Up until then, River Rock had fulfilled its regulatory obligations – to report large or suspicious cash transactions. It was up to gaming regulators, law enforcement, and Canada’s financial intelligence agency, FINTRAC, to follow them up.
Regulators believe about CA$1.7 billion (US$1.3 billion) flowed through high-roller accounts linked to the province’s casinos, much of it directed by Chinese-run underground banks with links to the drugs trade.
Even more — an estimated CA$5 billion (US$3.8 billion) per year — was being washed through Vancouver’s property market. So rife was the problem that the BC government recently said it had warped the province’s economy.
In November 2018, the prosecution of two people suspected of orchestrating much of the money laundering at River Rock and elsewhere collapsed.

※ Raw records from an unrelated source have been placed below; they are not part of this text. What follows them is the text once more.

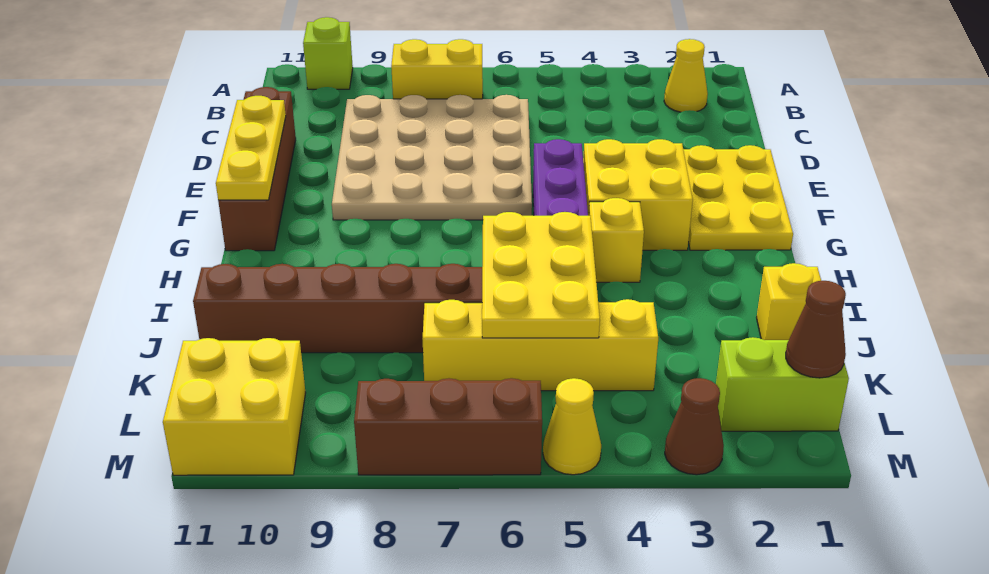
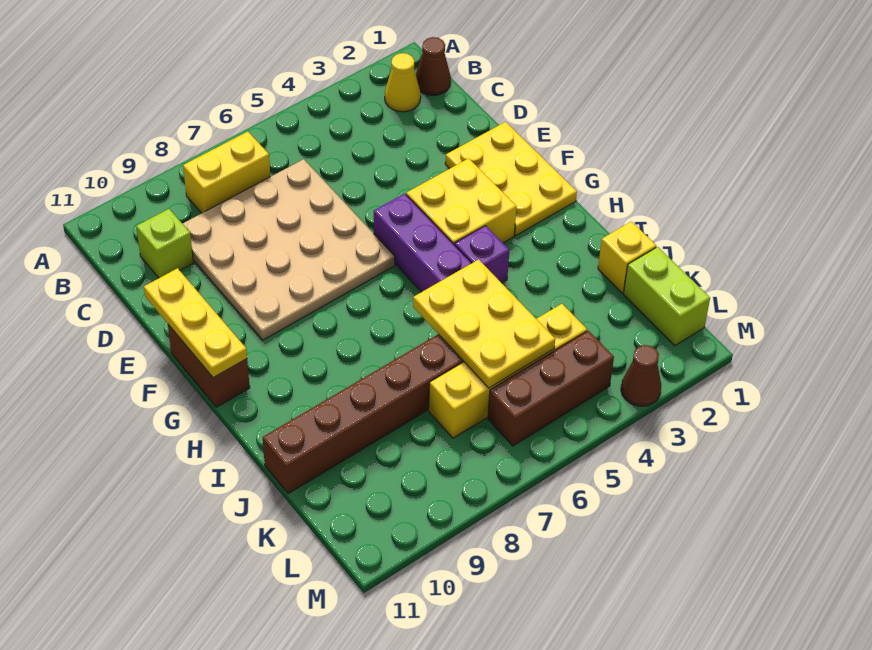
lime brick A10 level 1 -> lime brick C10 level 1
brown brick D11:G11 level 1 -> brown brick F11:G11 level 1
yellow brick H4 level 1 -> purple brick H4 level 1
lime brick L1:L2 level 1 -> lime brick K1:L1 level 1
brown cone L1 level 2 -> brown cone B1 level 1
yellow brick L10:M11 level 1 -> none
yellow cone M5 level 1 -> none
brown brick M6:M8 level 1 -> brown brick L4:L6 level 1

Defendants Jian Jun Zhu and his wife Caixuan Qin ran a company in Richmond called Silver International. Investigators claim it was a front for an underground bank that washed about CA$250 million (US$189 million) a year.
The case was stayed after the name of a secret police informant was inadvertently revealed by prosecutors during a standard evidence disclosure. It was determined that continuing with the case would place the informant at a “high risk of death.”
Last month, Jian was shot dead by an unknown assailant while dining at a restaurant in Richmond.